赤茶の人。甘い香り。嬉しそうな笑顔。
   




   「・・・やくん、降谷君てば!」 
  
   

 
   朝練が終わって、フラフラになって教室へ向かう。
   ・・・またあの人のこと、考えてた。

   春市がバッグを引っ張って、降谷は後ろに傾いていた。
   眼前には、壁。
  
  


   「ぶつかるよ!」




   階段を登る途中、踊り場の端にぶつかる寸前だった。
   もう、と春市は同じくフラフラで頑張ってくれていた。
   
   


   「もうすぐ本鈴なっちゃうし、急がないとっ」
  
   「・・・うん」




   そのまま降谷を引っ張るように春市は歩き出す。

  



   「おはよーっ!今日は間に合ったよー!」


  

   どき、とした。

   振り返ると、下の階で友人に抱きつくように挨拶をして
   笑っている彼女がいた。
   よく通る、綺麗で元気な声。


  
   「次遅刻したらモーニングコールなんだよー」
   
   「何それ。
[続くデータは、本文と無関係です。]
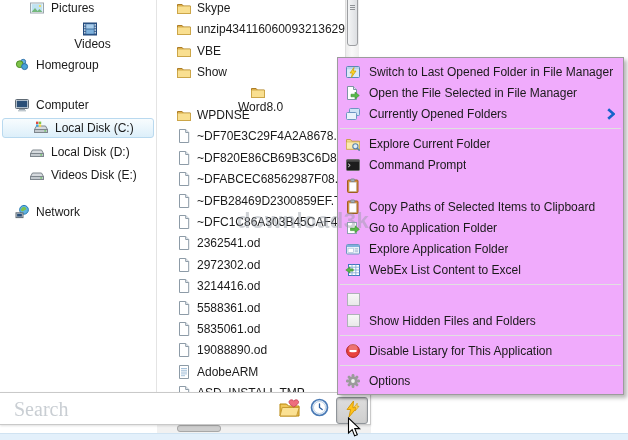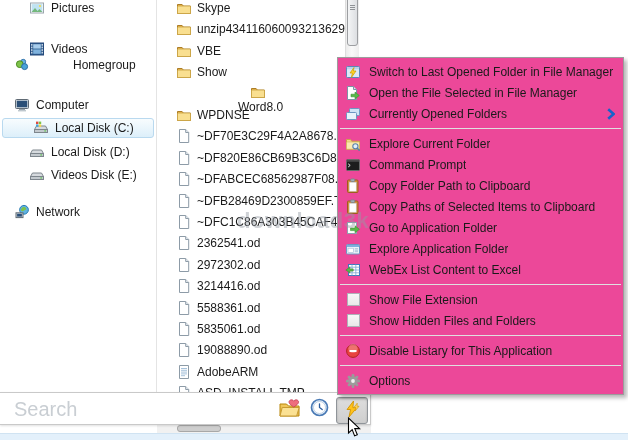--- a/index.html
+++ b/index.html
@@ -26,42 +26,42 @@
 
   
   .vscroll{position:absolute;left:345px;top:0;width:13px;height:392px;
            background:linear-gradient(to right,#ececec,#f9f9f9 45%,#ededed);border-left:1px solid #ddd;}
   .vthumb{position:absolute;left:1px;right:1px;top:-32px;height:78px;border:1px solid #9c9ea1;border-radius:3px;
           background:linear-gradient(to right,#f4f5f6,#dddfe2);box-sizing:border-box;}
   .vgrip{position:absolute;left:2px;right:2px;top:36px;}
   .vgrip i{display:block;height:1px;background:#8f9296;margin-bottom:1px;}
 
   
-  .menu{position:absolute;left:337px;top:57px;width:287px;background:#ec4899;border:1px solid #9c9c9c;
+  .menu{position:absolute;left:337px;top:57px;width:287px;background:#f0abfc;border:1px solid #9c9c9c;
         box-shadow:3px 3px 4px rgba(0,0,0,.28);padding:3px 0;box-sizing:border-box;z-index:14;}
   .menu-item{height:21px;display:flex;align-items:center;padding:0 8px 0 7px;cursor:default;}
   .mi-icon{width:16px;height:16px;margin-right:8px;flex:none;display:flex;align-items:center;justify-content:center;}
   .mi-icon svg{display:block;}
   .mi-label{white-space:nowrap;overflow:hidden;}
   .mi-arrow{margin-left:auto;flex:none;display:flex;align-items:center;}
   .menu-sep{height:9px;position:relative;}
   .menu-sep::after{content:"";position:absolute;left:2px;right:2px;top:4px;height:1px;background:#e0e0e0;}
   .checkbox{width:13px;height:13px;border:1px solid #aeb2b8;background:linear-gradient(#f7f7f7,#e9e9e9);
             box-sizing:border-box;}
 
   
   .watermark{position:absolute;left:237px;top:208px;z-index:16;font-size:22px;font-weight:bold;
              letter-spacing:.5px;color:rgba(148,156,164,.45);pointer-events:none;}
 
   
   .toolbar{position:absolute;left:0;top:392px;width:371px;height:33px;background:#fff;
            border:1px solid #c9c9c9;border-left:none;box-sizing:border-box;z-index:12;
            box-shadow:0 1px 2px rgba(0,0,0,.12);}
   .search-input{position:absolute;left:12px;top:2px;width:255px;height:27px;border:none;outline:none;
-                background:transparent;font-family:Liberation Sans, sans-serif;
+                background:transparent;font-family:Liberation Serif, serif;
                 font-size:20px;color:#4d7c0f;}
   .search-input::placeholder{color:#c9ced3;opacity:1;}
   .tb-btn{position:absolute;display:flex;align-items:center;justify-content:center;}
   .fav-btn{left:278px;top:5px;width:24px;height:22px;}
   .hist-btn{left:309px;top:6px;width:20px;height:20px;}
   .act-btn{left:336px;top:4px;width:30px;height:25px;border:1px solid #8f9499;border-radius:3px;
            background:linear-gradient(#dedede,#cecece);box-shadow:inset 0 1px 2px rgba(0,0,0,.22);}
 
   
   .hscroll{position:absolute;left:157px;top:425px;width:214px;height:8px;background:#f1f1f1;z-index:5;}
@@ -83,41 +83,41 @@
           <span class="sb-icon">
             <svg width="16" height="16" viewBox="0 0 16 16">
               <rect x="1.5" y="3" width="13" height="10" fill="#fdfdfd" stroke="#9aa5ad"></rect>
               <rect x="2.6" y="4.1" width="10.8" height="7.8" fill="#bfe3f2"></rect>
               <path d="M2.6 11.9l3.4-4 2.5 3 2-2 3 3z" fill="#74b87c"></path>
               <circle cx="11" cy="6" r="1.1" fill="#f7d84b"></circle>
             </svg>
           </span>
           <span>Pictures</span>
         </div>
-        <div class="sb-item lvl2" style="top: 39px;">
+        <div class="sb-item lvl2" style="top: 21px; flex-direction: column;">
           <span class="sb-icon">
             <svg width="16" height="16" viewBox="0 0 16 16">
               <rect x="1.5" y="2" width="13" height="12" fill="#2f5d8f" stroke="#24497a"></rect>
               <rect x="4.2" y="3.2" width="7.6" height="4.4" fill="#a8cdec"></rect>
               <rect x="4.2" y="8.4" width="7.6" height="4.4" fill="#7fb2dd"></rect>
               <g fill="#e8eef4">
                 <rect x="2.2" y="3" width="1.2" height="1.7"></rect>
                 <rect x="2.2" y="5.6" width="1.2" height="1.7"></rect>
                 <rect x="2.2" y="8.2" width="1.2" height="1.7"></rect>
                 <rect x="2.2" y="10.8" width="1.2" height="1.7"></rect>
                 <rect x="12.6" y="3" width="1.2" height="1.7"></rect>
                 <rect x="12.6" y="5.6" width="1.2" height="1.7"></rect>
                 <rect x="12.6" y="8.2" width="1.2" height="1.7"></rect>
                 <rect x="12.6" y="10.8" width="1.2" height="1.7"></rect>
               </g>
             </svg>
           </span>
           <span>Videos</span>
         </div>
-        <div class="sb-item lvl1" style="top: 55px; gap: 37px;">
+        <div class="sb-item lvl1" style="top: 55px;">
           <span class="sb-icon">
             <svg width="16" height="16" viewBox="0 0 16 16">
               <circle cx="9.2" cy="4.8" r="2.5" fill="#65b0e0" stroke="#3a7ab0"></circle>
               <circle cx="5.8" cy="7.2" r="3.4" fill="#7ec24a" stroke="#4e8f25"></circle>
               <circle cx="10.6" cy="9.6" r="3" fill="#4aa3d8" stroke="#2a6ea5"></circle>
             </svg>
           </span>
           <span>Homegroup</span>
         </div>
         <div class="sb-item lvl1" style="top: 95px;">
@@ -386,21 +386,20 @@
           <span class="mi-label">Command Prompt</span>
         </div>
         <div class="menu-item">
           <span class="mi-icon">
             <svg width="16" height="16" viewBox="0 0 16 16">
               <rect x="2.5" y="2" width="10.5" height="12.5" rx="1" fill="#d58c3c" stroke="#9c5f1e"></rect>
               <rect x="4.2" y="4.2" width="7" height="9" fill="#fff" stroke="#b9c4cc" stroke-width=".5"></rect>
               <rect x="5.7" y="1" width="4" height="2.4" rx=".8" fill="#aab4bc" stroke="#7d8890"></rect>
             </svg>
           </span>
-          <span class="mi-label">Copy Folder Path to Clipboard</span>
         </div>
         <div class="menu-item">
           <span class="mi-icon">
             <svg width="16" height="16" viewBox="0 0 16 16">
               <rect x="2.5" y="2" width="10.5" height="12.5" rx="1" fill="#d58c3c" stroke="#9c5f1e"></rect>
               <rect x="4.2" y="4.2" width="7" height="9" fill="#fff" stroke="#b9c4cc" stroke-width=".5"></rect>
               <rect x="5.7" y="1" width="4" height="2.4" rx=".8" fill="#aab4bc" stroke="#7d8890"></rect>
             </svg>
           </span>
           <span class="mi-label">Copy Paths of Selected Items to Clipboard</span>
@@ -433,21 +432,20 @@
               <path d="M.8 8l4.2-3.1v2h3.2v2.2H5v2z" fill="#57b848" stroke="#3f8f33" stroke-width=".6"></path>
             </svg>
           </span>
           <span class="mi-label">WebEx List Content to Excel</span>
         </div>
         <div class="menu-sep"></div>
         <div class="menu-item">
           <span class="mi-icon">
             <div class="checkbox"></div>
           </span>
-          <span class="mi-label">Show File Extension</span>
         </div>
         <div class="menu-item">
           <span class="mi-icon">
             <div class="checkbox"></div>
           </span>
           <span class="mi-label">Show Hidden Files and Folders</span>
         </div>
         <div class="menu-sep"></div>
         <div class="menu-item">
           <span class="mi-icon">

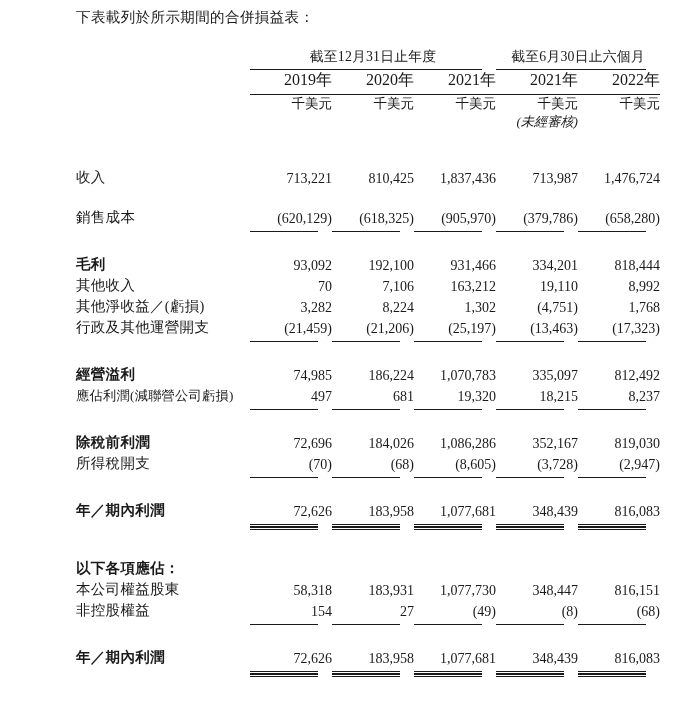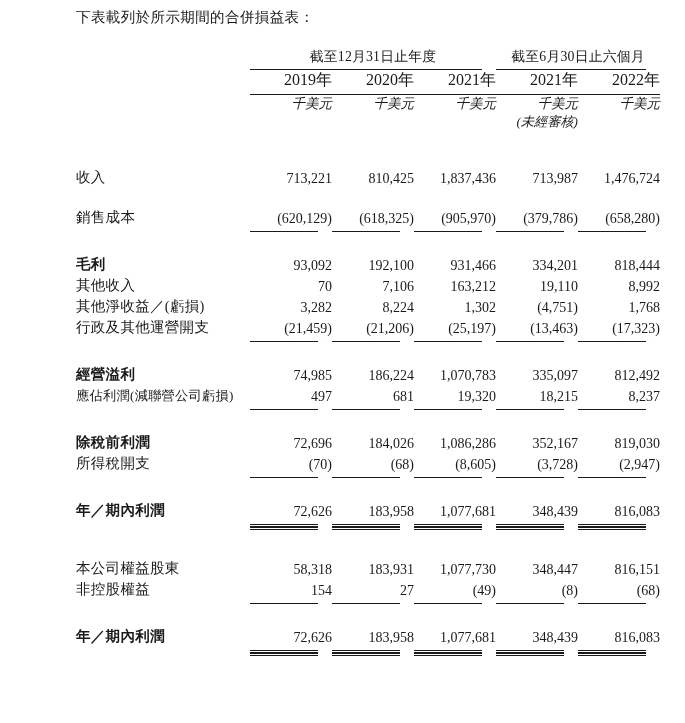--- a/index.html
+++ b/index.html
@@ -106,21 +106,20 @@
     background: #1a1a1a;
     margin: 3px 0 0 0;
   }
 
   
   .unit {
     text-align: right;
     padding-right: 14px;
     padding-top: 6px;
     font-size: 13.5px;
-    font-style: italic;
     font-family: "Liberation Serif", "DejaVu Serif", serif;
     white-space: nowrap;
   }
   .unaudited {
     text-align: right;
     padding-right: 14px;
     padding-top: 3px;
     font-size: 13.2px;
     font-style: italic;
     white-space: nowrap;
@@ -355,20 +354,28 @@
         <td class="num rule-total">816,083</td>
       </tr>
 
       <tr class="sp-lg">
           <td colspan="6"></td>
         </tr>
       <tr class="sp-sm">
           <td colspan="6"></td>
         </tr>
 
+      <tr class="r">
+        <td class="lbl bold">以下各項應佔：</td>
+        <td class="num"></td>
+        <td class="num"></td>
+        <td class="num"></td>
+        <td class="num"></td>
+        <td class="num"></td>
+      </tr>
 
       <tr class="r">
         <td class="lbl">本公司權益股東</td>
         <td class="num">58,318</td>
         <td class="num">183,931</td>
         <td class="num">1,077,730</td>
         <td class="num">348,447</td>
         <td class="num">816,151</td>
       </tr>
誰から?」

   「担任」

   「うっわ、嫌だわそれ・・・」

   「しかもねー・・・・・・」

   


   楽しげに話す姿に、捕らわれるように目がいった。
   何年生、なのだろう。下の階ということは先輩だということは確かだけれど。
   名前は、なんというのだろう。よく聞こえない。

   また今日も、彼女は購買に来るだろうか。
     
   

   知りたい。


 
   彼女の事を、もっと知りたい。




   「わわっ、あと二分しかないっ。降谷君、早く!」




   春市の急かす声が、遠く聞こえた。